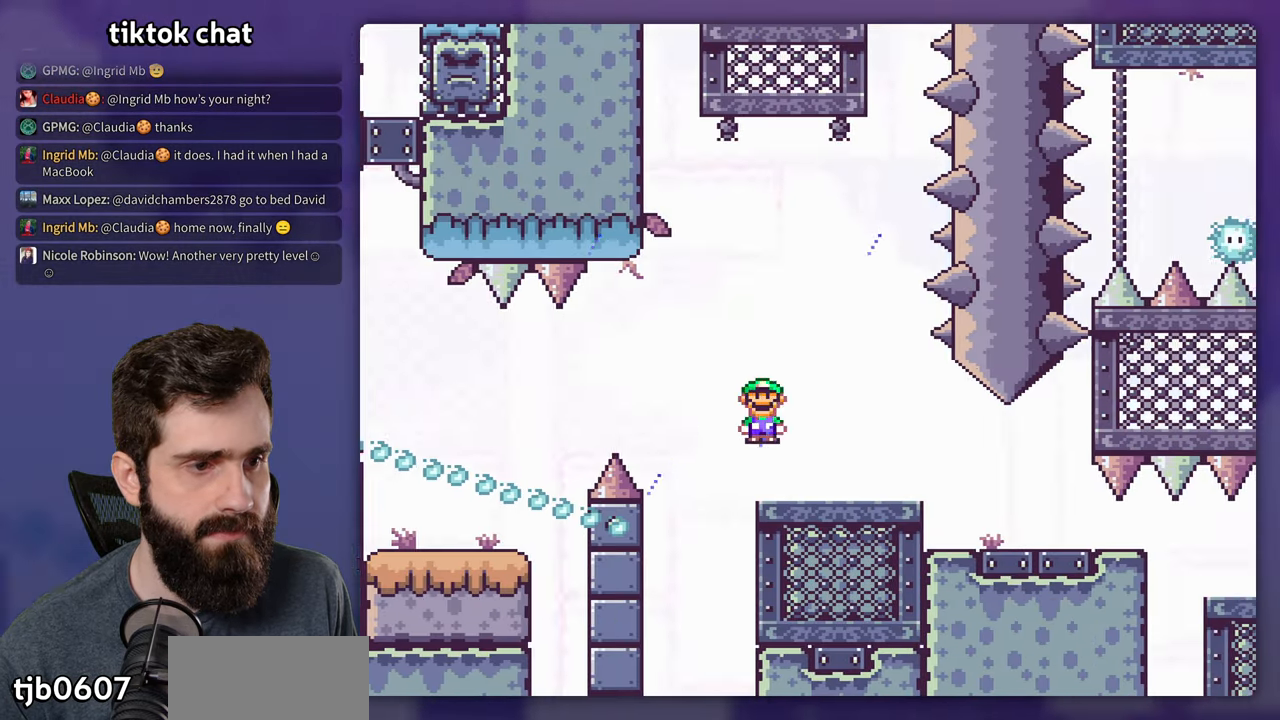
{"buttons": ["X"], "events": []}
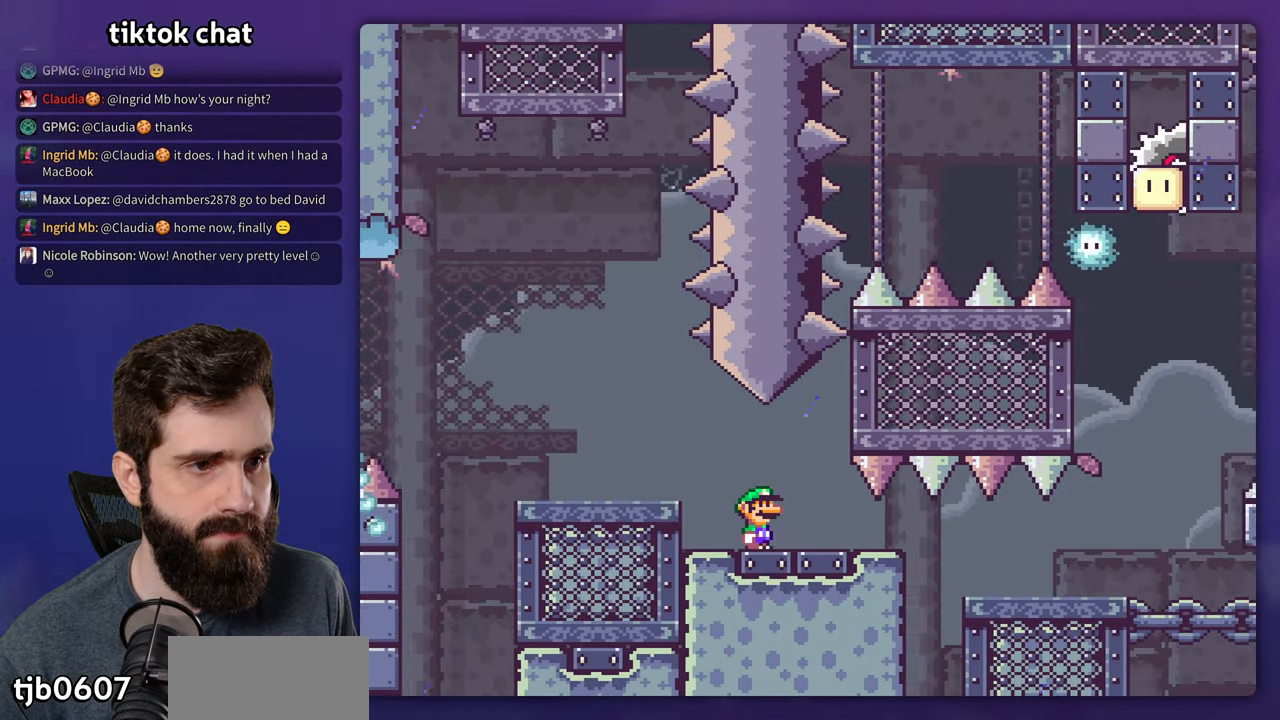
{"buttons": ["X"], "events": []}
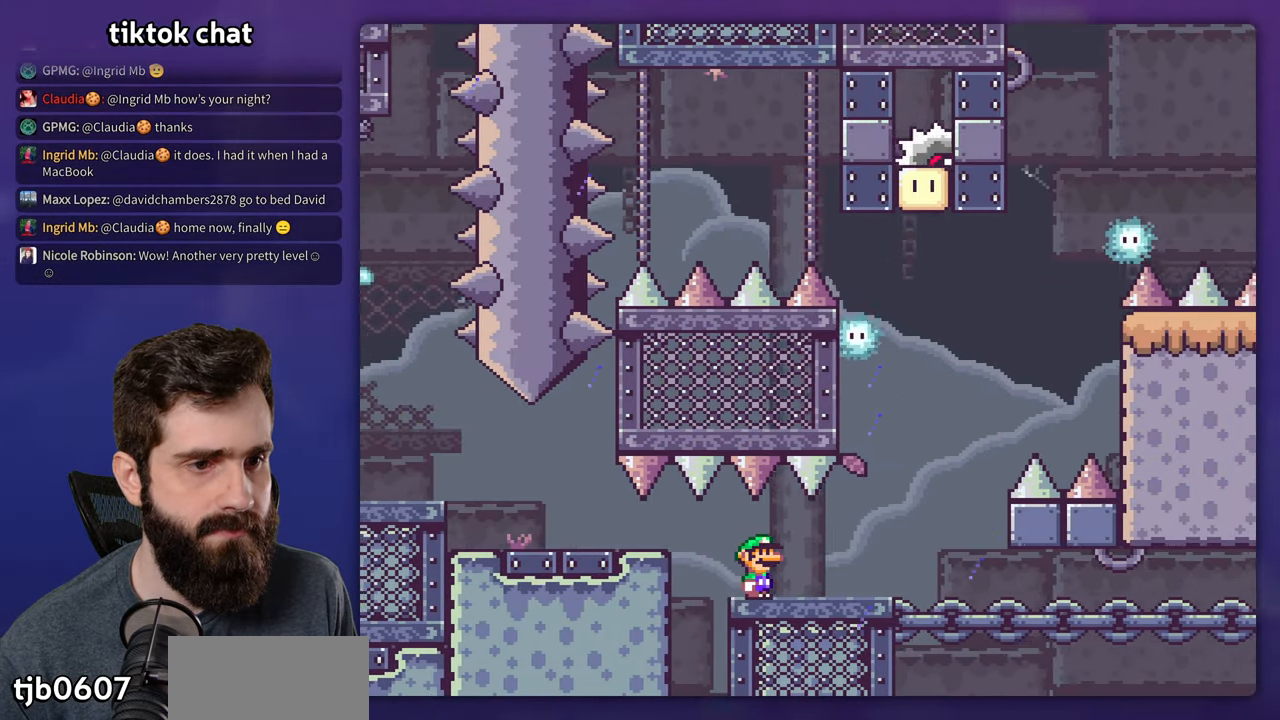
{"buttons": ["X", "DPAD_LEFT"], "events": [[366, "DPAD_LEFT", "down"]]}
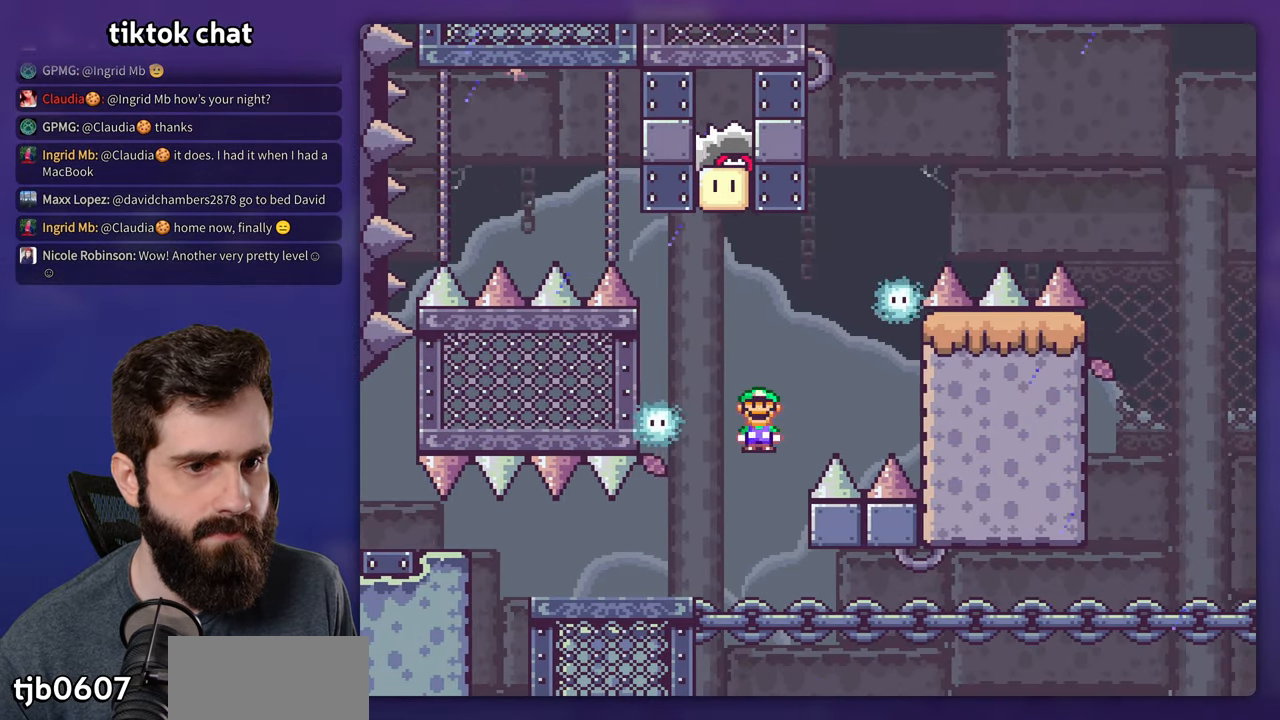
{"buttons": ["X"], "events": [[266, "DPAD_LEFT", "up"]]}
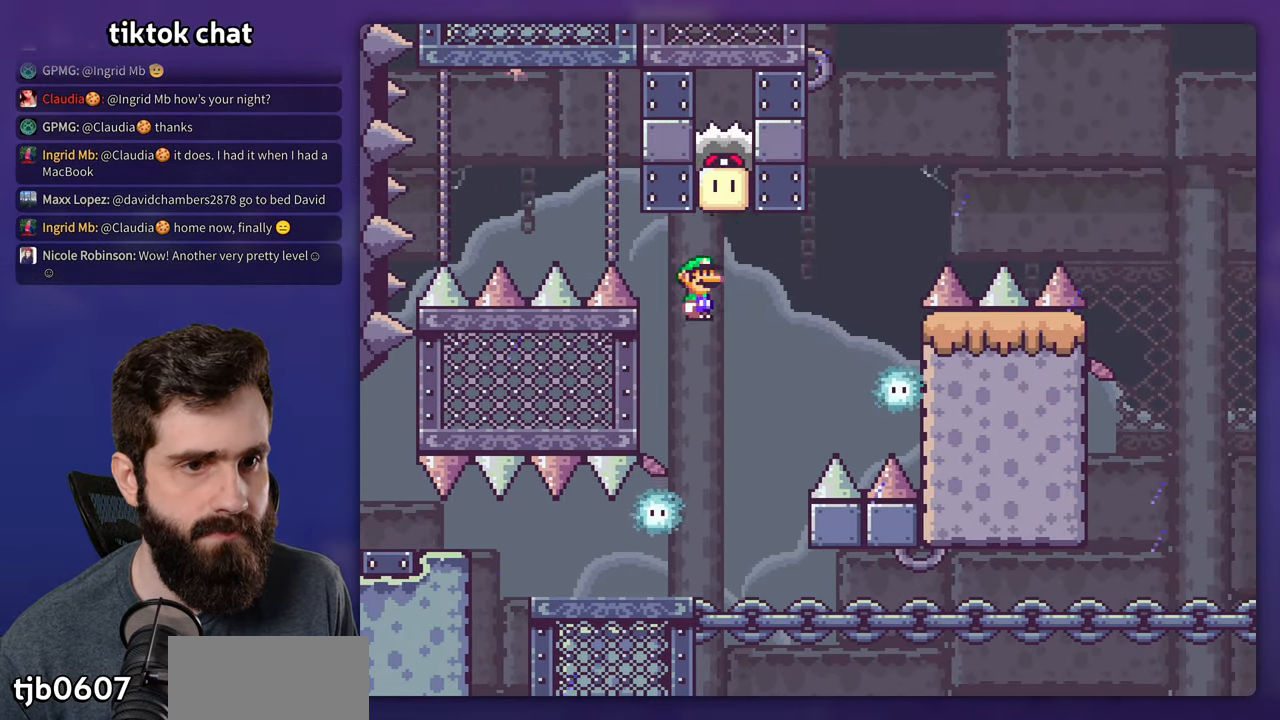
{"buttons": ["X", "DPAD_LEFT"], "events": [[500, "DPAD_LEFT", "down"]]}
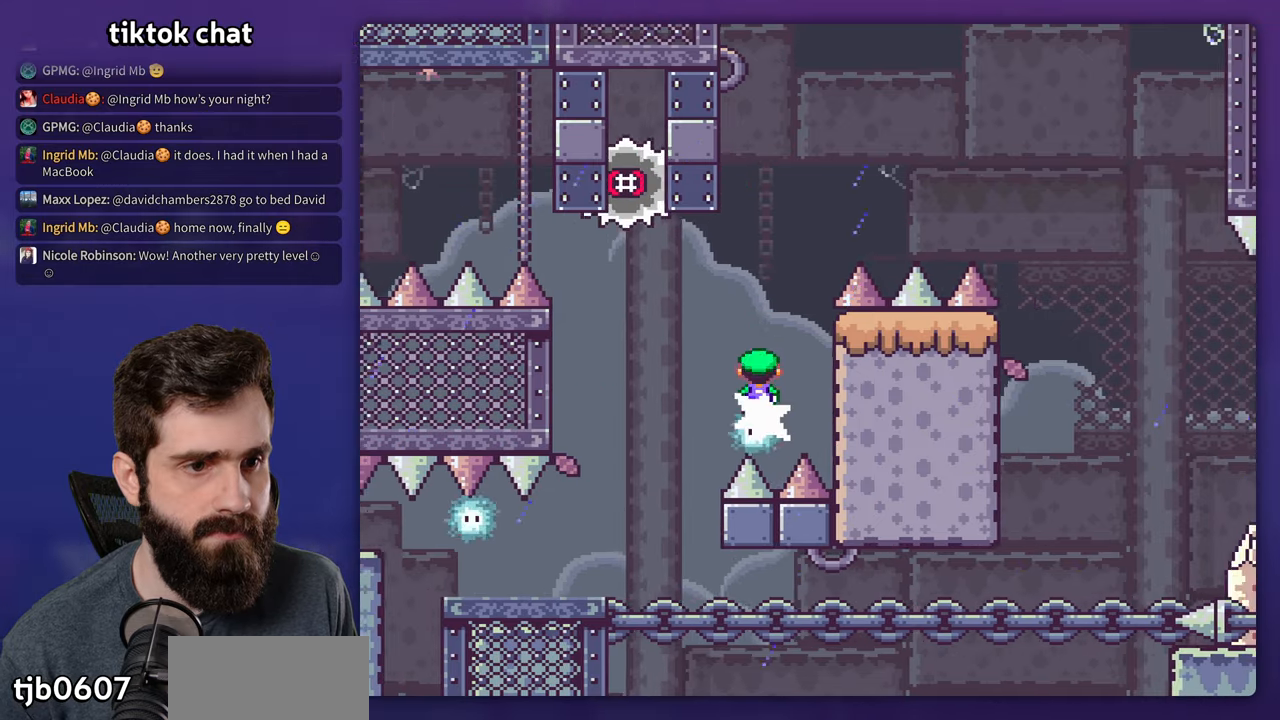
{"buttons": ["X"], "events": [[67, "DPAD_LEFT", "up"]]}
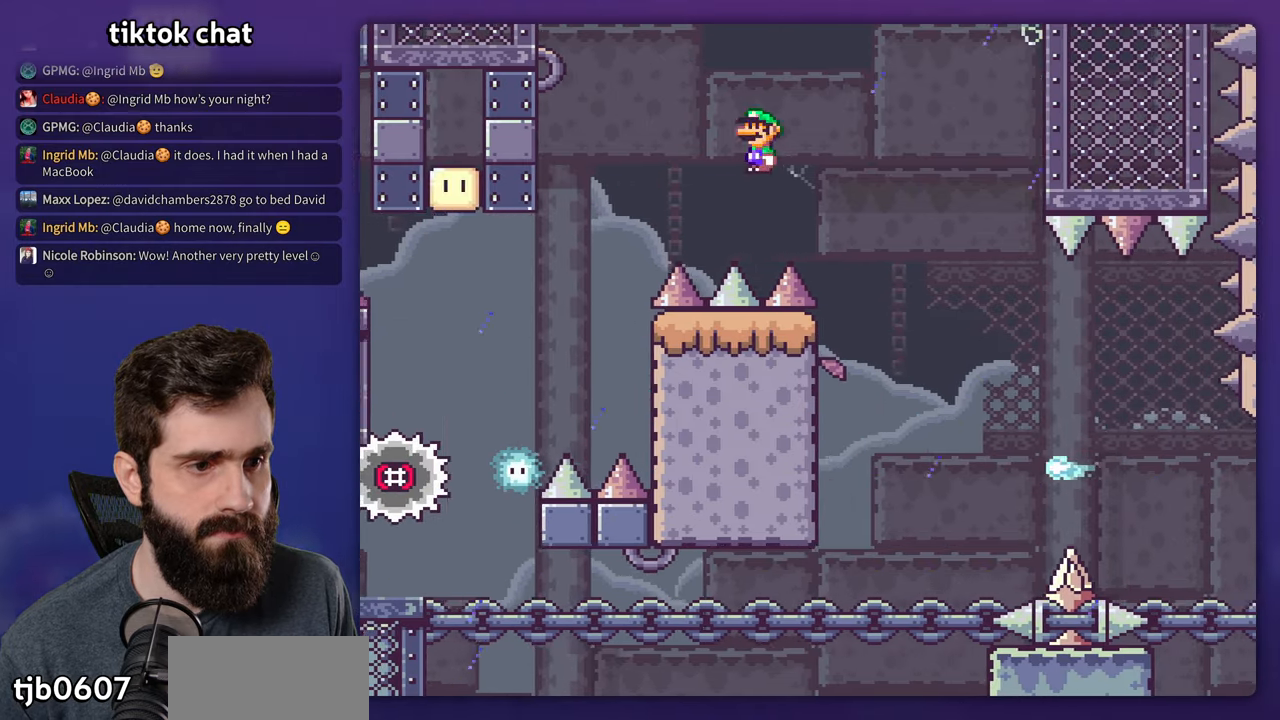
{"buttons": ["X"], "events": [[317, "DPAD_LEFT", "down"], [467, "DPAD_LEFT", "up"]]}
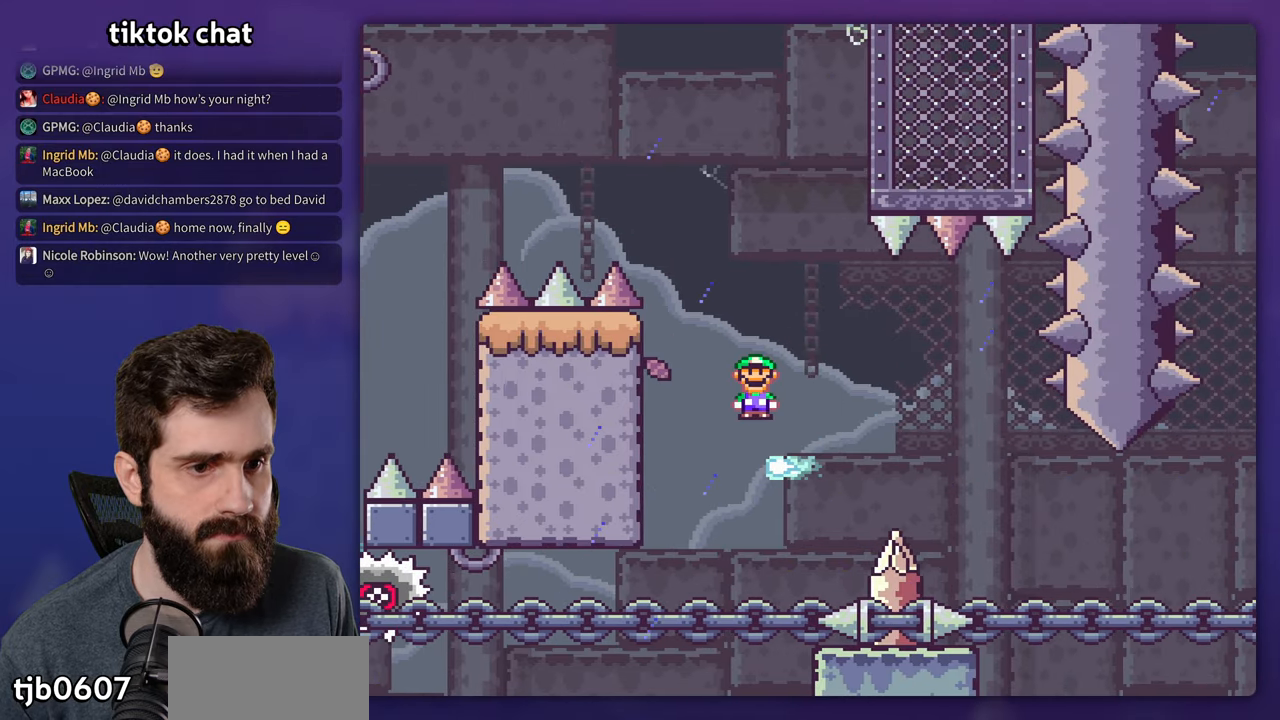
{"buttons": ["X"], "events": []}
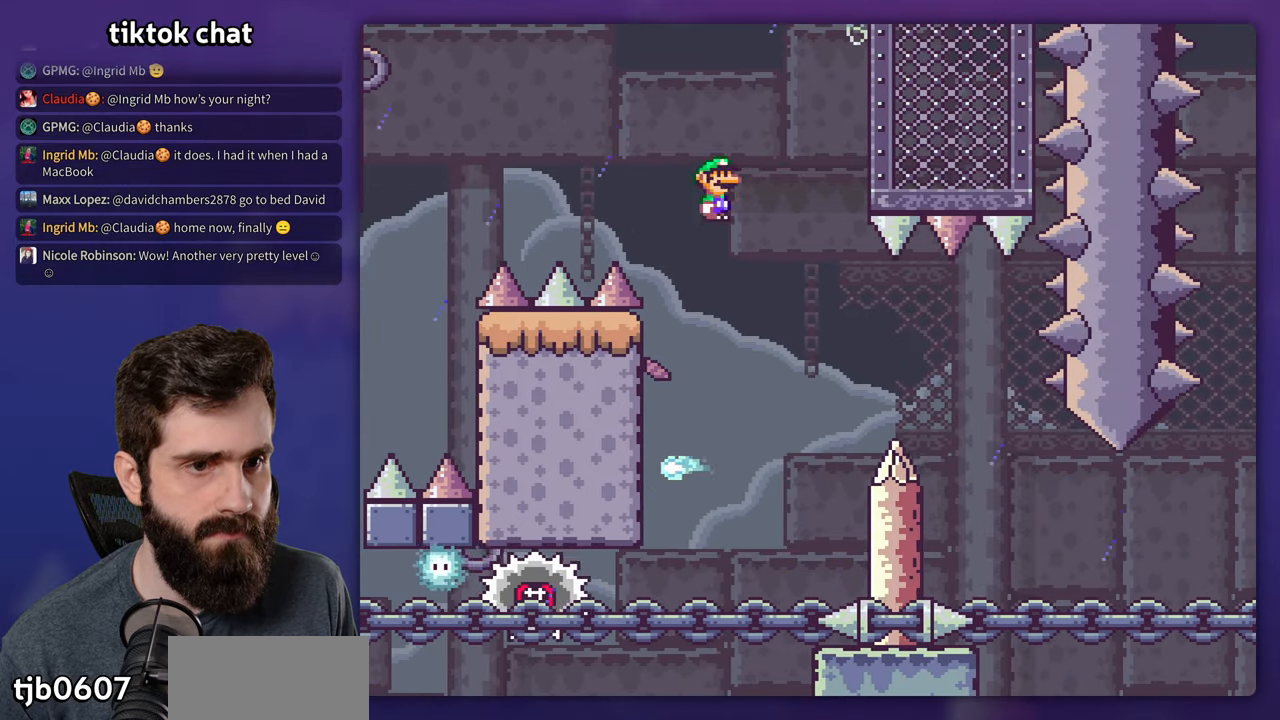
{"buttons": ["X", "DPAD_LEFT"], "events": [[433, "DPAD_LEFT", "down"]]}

» **What the task asks**:
What lines of the preceding data include the string "down"? Pull them out.

» **Written response**:
{"buttons": ["X", "DPAD_LEFT"], "events": [[366, "DPAD_LEFT", "down"]]}
{"buttons": ["X", "DPAD_LEFT"], "events": [[500, "DPAD_LEFT", "down"]]}
{"buttons": ["X"], "events": [[317, "DPAD_LEFT", "down"], [467, "DPAD_LEFT", "up"]]}
{"buttons": ["X", "DPAD_LEFT"], "events": [[433, "DPAD_LEFT", "down"]]}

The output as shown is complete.